Suffocation While Sleeping in Your Vehicle

After searching the web for the answer years ago, I could seldom find instances of death from suffocation while sleeping in your vehicle.  Many sources claimed that vehicles are sufficiently leaky to prevent suffocation.  But, let me share my story.

When sleeping in my vehicle (car camping), I usually crack two windows about an inch.  On the evening of interest, myself and a friend were car-camping in the mountains at 9000 feet, where there is already a shortage of oxygen.  Due to the demotivator of a couple of microbrews and the hassle of getting out of the back and into the cold air to grab keys, I unwisely decided to forgo the window-cracking protocol this particular evening.

Somewhat later that night, we both woke up — apparently both having some trouble sleeping.  My friend (who is the kindest, most easy-going person you can imagine) commented that she felt irritable.  I said, “That’s interesting, because astronaut Scott Kelley in his book “Endurance” (a year in the International Space Station) commented that whenever one of the CO2 absorption machines broke down, he got rather irritable as the CO2 in the air reached abnormally high levels.”

My friend attempted to light a lighter.  It would not stay lit.  The short-lived flame was long with a yellow tip, and separated from the top of the lighter by about a half inch.  I opened the door to the car, and within a minute, the lighter was back to operating normally.  The lighter does not measure CO2, but it is apparently a useful indicator of oxygen levels.  If the oxygen level is low and humans are breathing the air, then the CO2 will be high.  Neither high CO2 nor low oxygen are good things when they deviate from an accepted range.

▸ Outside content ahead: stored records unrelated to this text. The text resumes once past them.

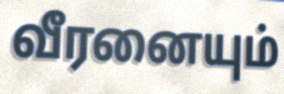
வீரனையும்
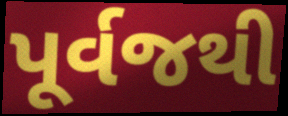
પૂર્વજથી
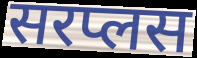
सरप्लस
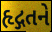
હૃદ્ગતને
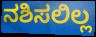
ನಶಿಸಲಿಲ್ಲ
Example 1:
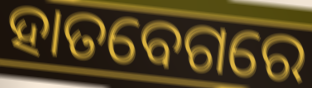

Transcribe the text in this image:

ହାତବେଗରେ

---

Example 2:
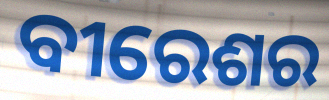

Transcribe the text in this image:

ବୀରେଶର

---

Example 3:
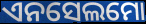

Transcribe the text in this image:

ଏନସେଲମୋ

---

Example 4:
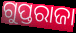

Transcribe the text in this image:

ଗୁପ୍ତରାଜା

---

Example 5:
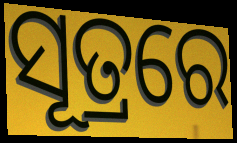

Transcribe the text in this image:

ସୂତ୍ରରେ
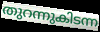
തുറന്നുകിടന്ന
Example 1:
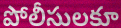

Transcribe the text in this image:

పోలీసులకూ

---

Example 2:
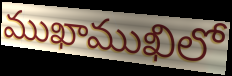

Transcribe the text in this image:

ముఖాముఖిలో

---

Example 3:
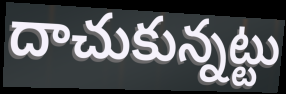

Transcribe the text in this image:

దాచుకున్నట్టు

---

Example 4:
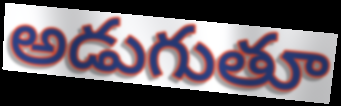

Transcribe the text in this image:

అడుగుతూ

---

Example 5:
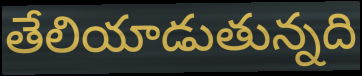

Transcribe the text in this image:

తేలియాడుతున్నది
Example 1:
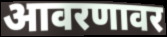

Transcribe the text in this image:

आवरणावर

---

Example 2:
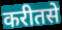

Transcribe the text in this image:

करीतसे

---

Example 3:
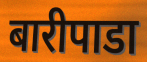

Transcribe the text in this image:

बारीपाडा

CO2 occupies only 0.04% of normal air.  When CO2 concentrations were even relatively low at 0.5% to 1%, “the International Space Station crew experienced headaches, lethargy, mental slowness, emotional irritation, and sleep disruption.”  Oxygen is normally 21%, with nitrogen making up most of the rest.  However, keep in mind that at high altitudes, less oxygen can be absorbed by the blood due to the lower air pressure.

After doing more research on the internet, I learned that cave explorers use the “lighter test” to see if the air is adequate for human consumption in a cave.  I also found a chart that indicated that when the lighter behaves as explained above, the oxygen percentage is around 15%.

The moral to the story is:  To avoid risk of suffocation while sleeping in your vehicle, leave the windows cracked when sleeping the night in a vehicle, especially if more than one person is breathing the air.  At minimum, you don’t want yourself and your partner to get irritable, or even die!